WHAT TO DO: Repeat exactly, and only, the lines of the entries below from the one with "13: (581, 321)" through the one with "25: (571, 326)", both ends included.

BEGIN INPUT DATA

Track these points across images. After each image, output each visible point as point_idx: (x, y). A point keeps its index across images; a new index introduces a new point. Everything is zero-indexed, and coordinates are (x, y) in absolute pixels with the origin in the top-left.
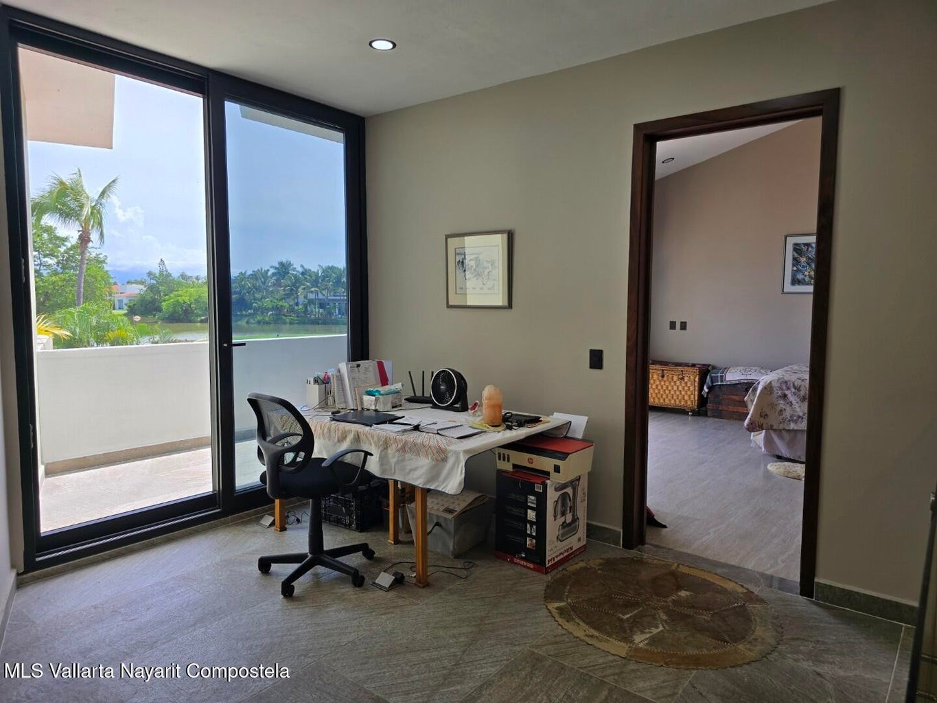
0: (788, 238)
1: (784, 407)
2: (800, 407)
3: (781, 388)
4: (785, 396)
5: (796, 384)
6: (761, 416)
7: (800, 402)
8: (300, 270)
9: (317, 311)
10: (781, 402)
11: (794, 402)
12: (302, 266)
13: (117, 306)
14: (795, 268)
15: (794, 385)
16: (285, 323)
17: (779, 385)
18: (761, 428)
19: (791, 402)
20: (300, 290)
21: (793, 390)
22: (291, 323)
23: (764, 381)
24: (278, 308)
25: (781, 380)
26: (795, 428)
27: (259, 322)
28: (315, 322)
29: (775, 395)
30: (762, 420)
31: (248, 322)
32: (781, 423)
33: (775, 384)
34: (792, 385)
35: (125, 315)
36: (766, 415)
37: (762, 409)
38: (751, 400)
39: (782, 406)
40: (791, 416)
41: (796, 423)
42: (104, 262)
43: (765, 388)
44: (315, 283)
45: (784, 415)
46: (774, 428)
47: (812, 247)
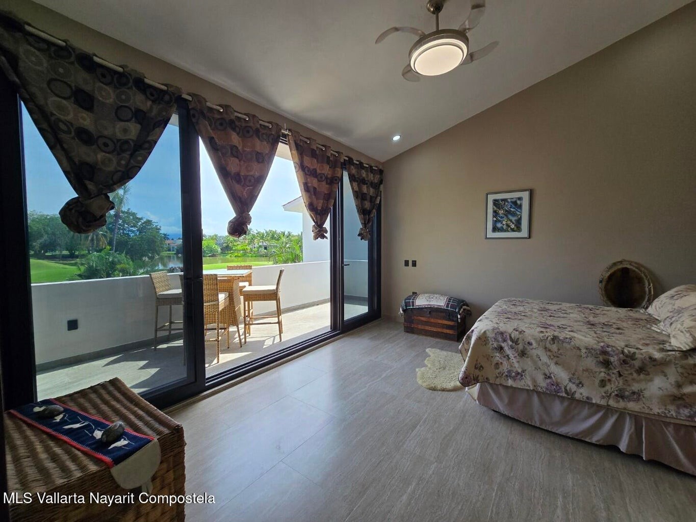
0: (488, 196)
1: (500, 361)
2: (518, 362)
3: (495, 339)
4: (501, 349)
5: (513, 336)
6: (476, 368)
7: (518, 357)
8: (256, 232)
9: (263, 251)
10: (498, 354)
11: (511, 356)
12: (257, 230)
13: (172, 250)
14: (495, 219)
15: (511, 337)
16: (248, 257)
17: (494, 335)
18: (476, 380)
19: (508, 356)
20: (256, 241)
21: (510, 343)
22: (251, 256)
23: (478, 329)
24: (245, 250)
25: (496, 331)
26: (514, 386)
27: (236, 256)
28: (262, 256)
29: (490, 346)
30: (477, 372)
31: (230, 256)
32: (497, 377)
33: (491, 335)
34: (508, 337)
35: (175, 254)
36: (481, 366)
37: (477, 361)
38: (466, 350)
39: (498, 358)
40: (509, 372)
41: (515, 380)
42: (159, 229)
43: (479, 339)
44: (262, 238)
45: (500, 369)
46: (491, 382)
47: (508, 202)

END INPUT DATA
BEGIN INPUT DATA

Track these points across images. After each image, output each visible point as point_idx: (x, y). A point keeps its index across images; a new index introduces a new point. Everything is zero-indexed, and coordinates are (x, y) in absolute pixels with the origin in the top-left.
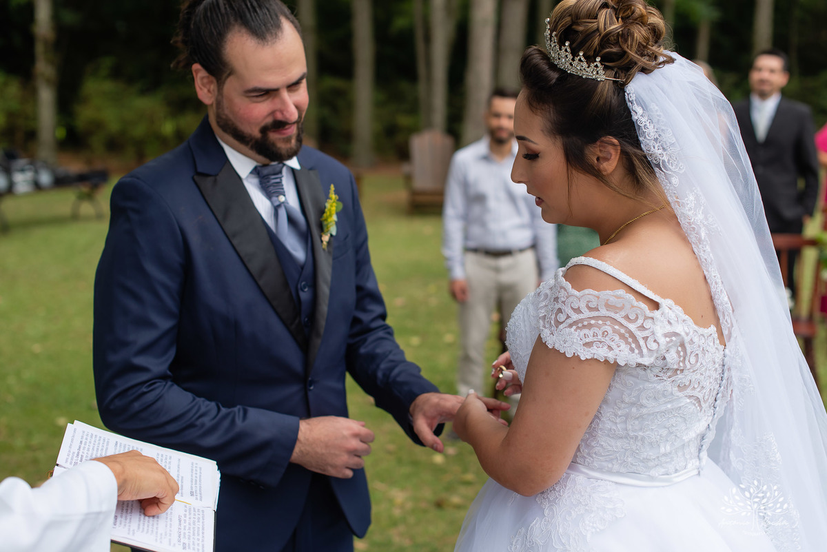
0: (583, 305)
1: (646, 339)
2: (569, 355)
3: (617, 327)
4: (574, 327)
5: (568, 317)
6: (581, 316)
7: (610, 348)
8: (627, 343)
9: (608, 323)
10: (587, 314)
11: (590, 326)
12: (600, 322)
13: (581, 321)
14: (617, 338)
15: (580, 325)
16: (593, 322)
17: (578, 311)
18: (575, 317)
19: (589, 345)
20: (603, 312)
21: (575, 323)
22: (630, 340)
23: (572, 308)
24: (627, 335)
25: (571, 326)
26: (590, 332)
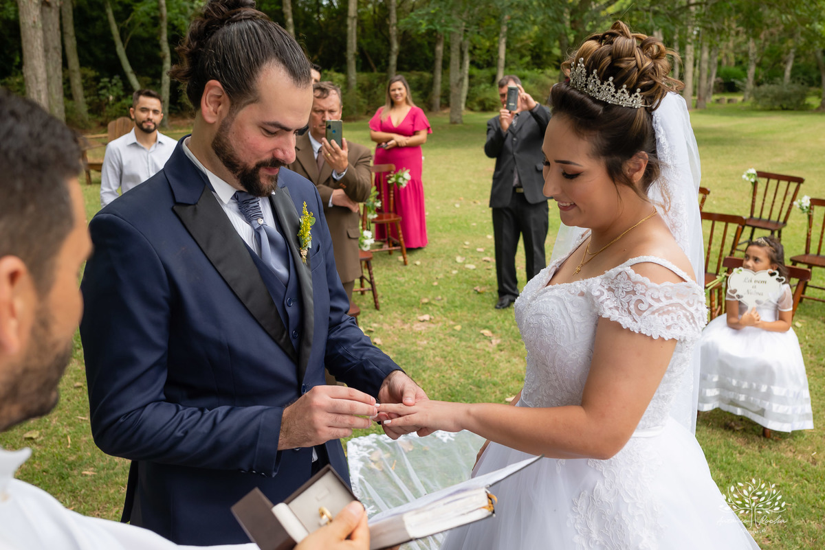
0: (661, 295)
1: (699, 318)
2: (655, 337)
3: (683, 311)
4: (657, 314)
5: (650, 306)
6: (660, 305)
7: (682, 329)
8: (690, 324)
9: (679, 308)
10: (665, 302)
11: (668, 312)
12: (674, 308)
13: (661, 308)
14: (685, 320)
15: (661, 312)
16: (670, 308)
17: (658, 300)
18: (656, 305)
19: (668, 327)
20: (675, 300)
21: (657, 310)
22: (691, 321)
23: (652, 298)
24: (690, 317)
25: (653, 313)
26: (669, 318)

END INPUT DATA

EXERCISE RESULT:
13: (581, 321)
14: (617, 338)
15: (580, 325)
16: (593, 322)
17: (578, 311)
18: (575, 317)
19: (589, 345)
20: (603, 312)
21: (575, 323)
22: (630, 340)
23: (572, 308)
24: (627, 335)
25: (571, 326)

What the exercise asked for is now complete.